His parents, says Dr Kishore, also played an important role in putting across the case of Chhau dance to be considered as an “Intangible Cultural heritage” to the UNESCO with the help of International Council of Folklore Festivals (CIOFF) and Association Nationale Cultures and Tradition (ANCT, France). They succeeded and in 2010, the dance form was inscribed in the UNESCO’s Representative List of the Intangible Cultural Heritage of Humanity. “It’s really something to be proud of for the people of Jharkhand, West Bengal and Orissa, where different styles of Chhau are practised,” says Dr Kishore.


A student of Guru Lalit Mahato, in 1995, Dr Kishore led the Chhau dance group in the Festival of India in Thailand, which was supported by the Indian Council of Cultural Relations, Government of India. And since then, he has been actively working for Chhau dance as a practitioner and now more of a researcher and a filmmaker.
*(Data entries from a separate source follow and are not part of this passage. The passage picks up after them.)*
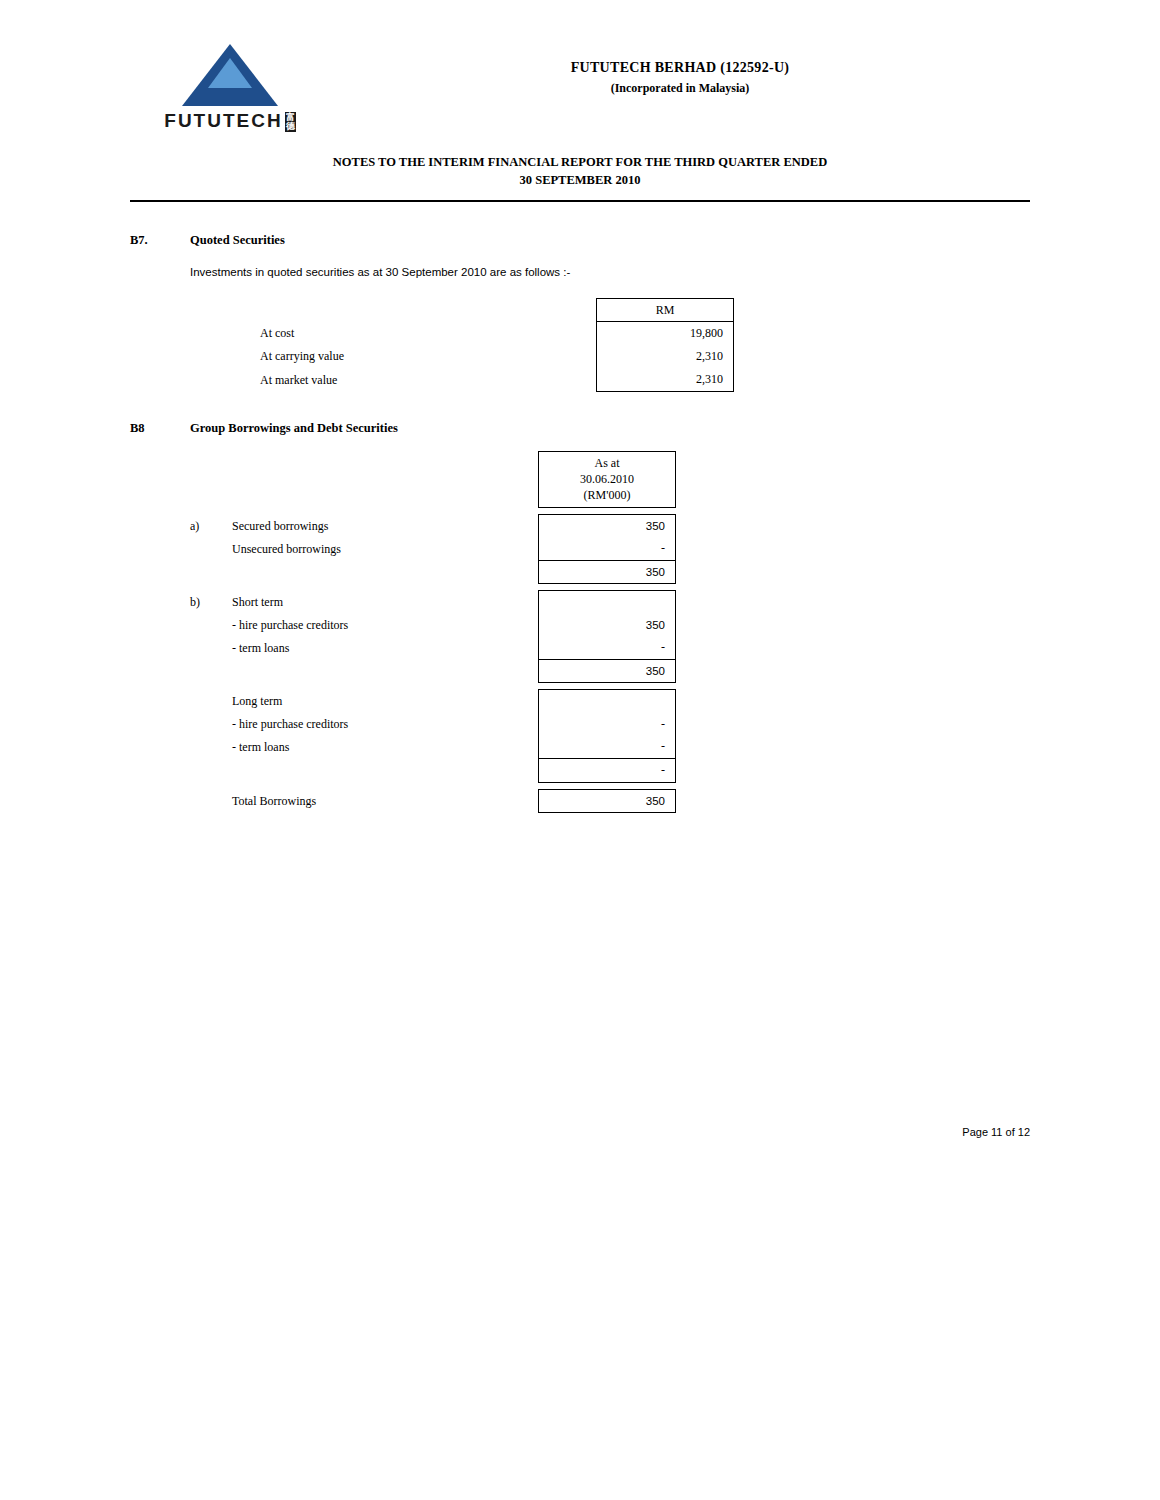FUTUTECH富
德
FUTUTECH BERHAD (122592-U)
(Incorporated in Malaysia)
NOTES TO THE INTERIM FINANCIAL REPORT FOR THE THIRD QUARTER ENDED
30 SEPTEMBER 2010
B7.
Quoted Securities
Investments in quoted securities as at 30 September 2010 are as follows :-
| | RM |
| At cost | 19,800 |
| At carrying value | 2,310 |
| At market value | 2,310 |
B8
Group Borrowings and Debt Securities
| | | As at 30.06.2010 (RM'000) |
| a) | Secured borrowings | 350 |
| | Unsecured borrowings | - |
| | | 350 |
| b) | Short term | |
| | - hire purchase creditors | 350 |
| | - term loans | - |
| | | 350 |
| | Long term | |
| | - hire purchase creditors | - |
| | - term loans | - |
| | | - |
| | Total Borrowings | 350 |
Page 11 of 12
“Working from Australia on Chhau dance is a difficult proposition, but nevertheless it is something that I follow with much passion. Thankfully, my brother Vivek based in Delhi, my sister Aparna and brother in law Arvind Kumar based in Ranchi are the ones who connect with the Chhau performers on a regular basis and have been working to streamline things in the best possible manner,” says Dr Kishore.
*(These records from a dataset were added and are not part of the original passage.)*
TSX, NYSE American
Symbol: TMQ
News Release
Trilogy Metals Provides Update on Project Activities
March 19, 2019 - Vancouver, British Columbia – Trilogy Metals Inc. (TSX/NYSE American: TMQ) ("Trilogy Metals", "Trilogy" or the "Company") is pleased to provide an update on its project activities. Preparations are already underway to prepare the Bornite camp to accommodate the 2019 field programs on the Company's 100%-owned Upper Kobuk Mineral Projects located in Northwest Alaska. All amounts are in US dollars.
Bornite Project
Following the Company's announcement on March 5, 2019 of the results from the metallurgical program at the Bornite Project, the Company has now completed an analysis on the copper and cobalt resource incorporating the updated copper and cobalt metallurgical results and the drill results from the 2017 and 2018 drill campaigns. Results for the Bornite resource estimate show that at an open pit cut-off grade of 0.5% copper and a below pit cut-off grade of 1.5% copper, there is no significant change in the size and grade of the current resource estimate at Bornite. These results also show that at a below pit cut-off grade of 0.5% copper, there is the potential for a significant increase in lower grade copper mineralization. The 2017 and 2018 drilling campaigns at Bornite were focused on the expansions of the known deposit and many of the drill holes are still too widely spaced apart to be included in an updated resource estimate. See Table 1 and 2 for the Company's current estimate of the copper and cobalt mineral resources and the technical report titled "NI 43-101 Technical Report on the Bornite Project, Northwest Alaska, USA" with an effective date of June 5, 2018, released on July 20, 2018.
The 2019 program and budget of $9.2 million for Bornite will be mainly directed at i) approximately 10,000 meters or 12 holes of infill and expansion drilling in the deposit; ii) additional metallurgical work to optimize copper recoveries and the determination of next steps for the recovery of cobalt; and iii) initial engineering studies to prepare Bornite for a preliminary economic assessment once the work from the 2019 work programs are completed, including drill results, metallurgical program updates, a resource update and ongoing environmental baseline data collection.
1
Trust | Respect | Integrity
He also makes it a point to travel once a year to the Chhau villages in West Bengal and Jharakhand and work with them. He also recently completed a documentary titled Dancing to the Tunes of Bollywood, which has been screened in various film festivals. The documentary analyses the role of the Indian folk dance forms in Indian cinema, in particular, Hindi/Bollywood cinema.



“Folk and classical dance forms of India have immensely influenced Bollywood song and dance sequences. Bollywood choreographers have over the years utilised Indian folk, classical and traditional Indian dance forms to create, innovate and experiment different style of song and dance sequences. Most of the folk dance forms are glamorised and exoticised while they are represented on screen,” explains Dr Kishore, who has also authored the book From Real to Reel: Folk Dances of India in Bollywood Cinema, published by UNESCO-Apnieve, and have co-edited two books Bollywood and its Other(s) (published by Palgrave Macmillan) and Salaam Bollywood (published by Routledge, UK). “The documentary brings to the fore discussions regarding how Bollywood song-dance sequences are having considerable influence on the traditional folk dance forms of India, both in terms of form and content,” he adds.
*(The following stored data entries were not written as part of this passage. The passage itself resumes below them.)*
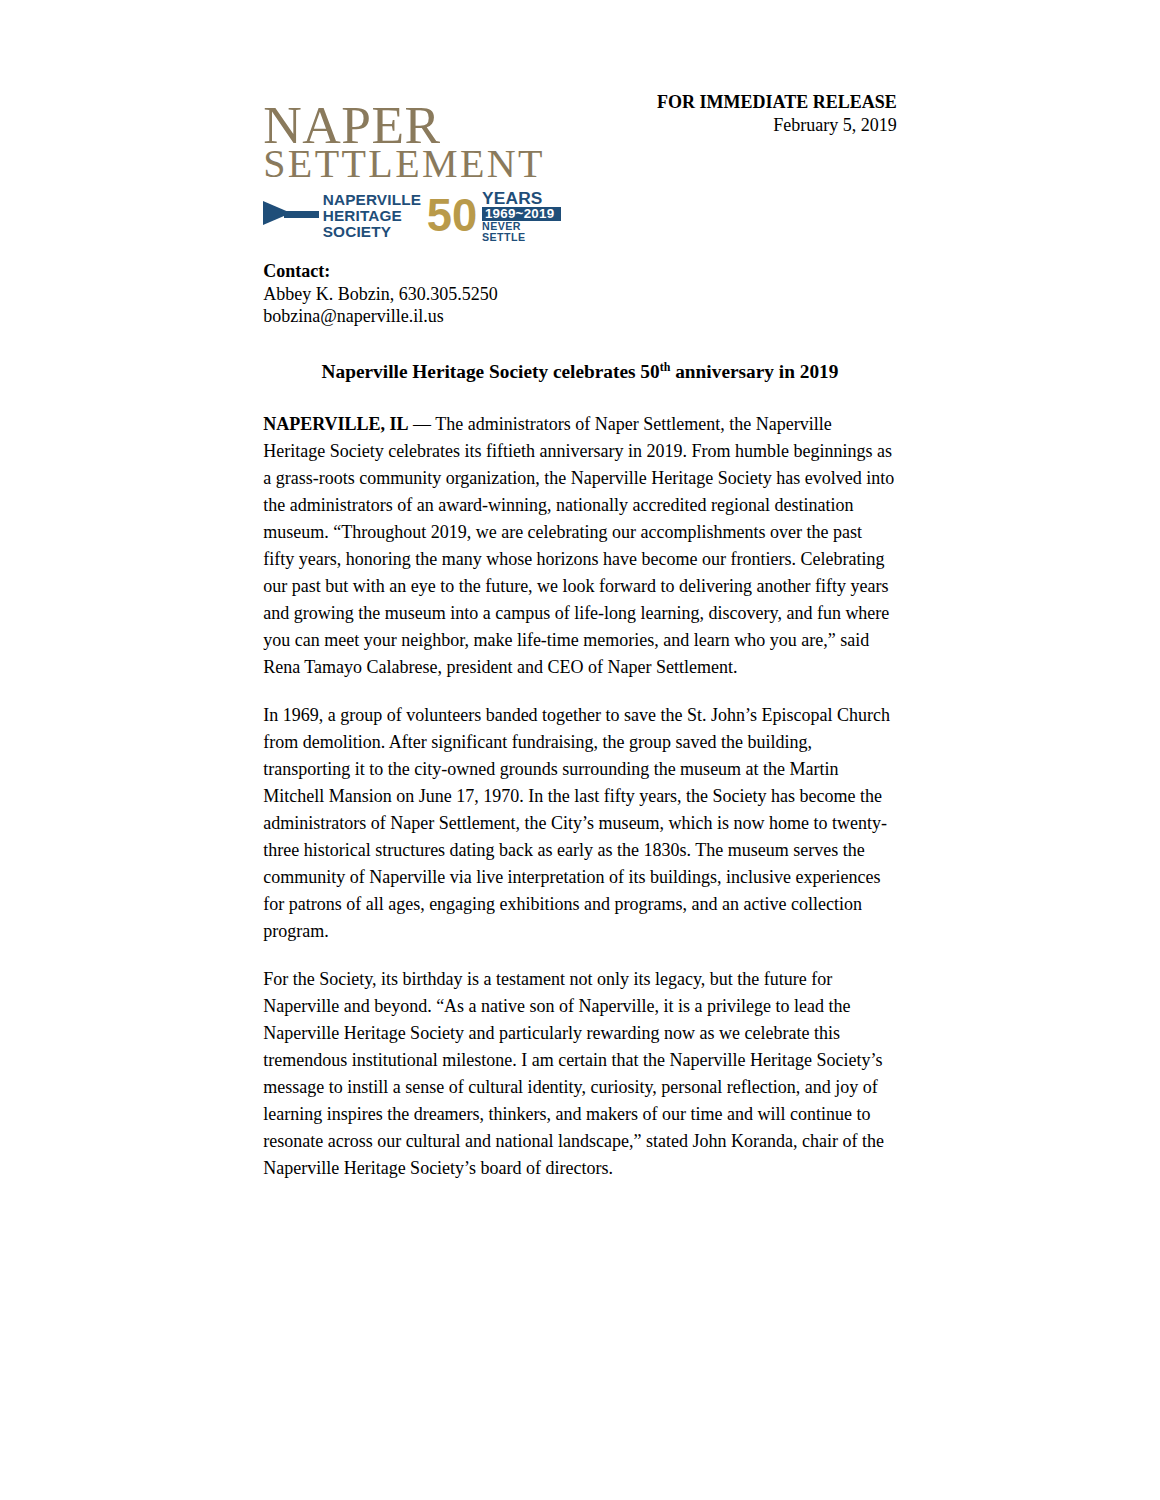NAPER SETTLEMENT
NAPERVILLE HERITAGE SOCIETY
50
YEARS 1969~2019 NEVER SETTLE
FOR IMMEDIATE RELEASE
February 5, 2019
Contact:
Abbey K. Bobzin, 630.305.5250
bobzina@naperville.il.us
Naperville Heritage Society celebrates 50th anniversary in 2019
NAPERVILLE, IL — The administrators of Naper Settlement, the Naperville Heritage Society celebrates its fiftieth anniversary in 2019. From humble beginnings as a grass-roots community organization, the Naperville Heritage Society has evolved into the administrators of an award-winning, nationally accredited regional destination museum. “Throughout 2019, we are celebrating our accomplishments over the past fifty years, honoring the many whose horizons have become our frontiers. Celebrating our past but with an eye to the future, we look forward to delivering another fifty years and growing the museum into a campus of life-long learning, discovery, and fun where you can meet your neighbor, make life-time memories, and learn who you are,” said Rena Tamayo Calabrese, president and CEO of Naper Settlement.
In 1969, a group of volunteers banded together to save the St. John’s Episcopal Church from demolition. After significant fundraising, the group saved the building, transporting it to the city-owned grounds surrounding the museum at the Martin Mitchell Mansion on June 17, 1970. In the last fifty years, the Society has become the administrators of Naper Settlement, the City’s museum, which is now home to twenty-three historical structures dating back as early as the 1830s. The museum serves the community of Naperville via live interpretation of its buildings, inclusive experiences for patrons of all ages, engaging exhibitions and programs, and an active collection program.
For the Society, its birthday is a testament not only its legacy, but the future for Naperville and beyond. “As a native son of Naperville, it is a privilege to lead the Naperville Heritage Society and particularly rewarding now as we celebrate this tremendous institutional milestone. I am certain that the Naperville Heritage Society’s message to instill a sense of cultural identity, curiosity, personal reflection, and joy of learning inspires the dreamers, thinkers, and makers of our time and will continue to resonate across our cultural and national landscape,” stated John Koranda, chair of the Naperville Heritage Society’s board of directors.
“I hope that people especially in Jharkhand a West Bengal understand the importance of their cultural heritage and give the respect due to these performers and support these dying culture as much as possible and of course, help survive our folk forms from getting transmogrified by the onslaught of Bollywood cinema,” he says.

In Australia, Dr Kishore plans to take the multi-media exhibition on Chhau to other cities and international destinations. He says he is also working on an international dance festival with support from France based Association National Cultures that organises one of the prestigious folklore festivals in the world—The Festival of the World Cultures in Gannat. “Hopefully, we will be able to collaboratively work on to showcase this festival in Melbourne soon,” he says.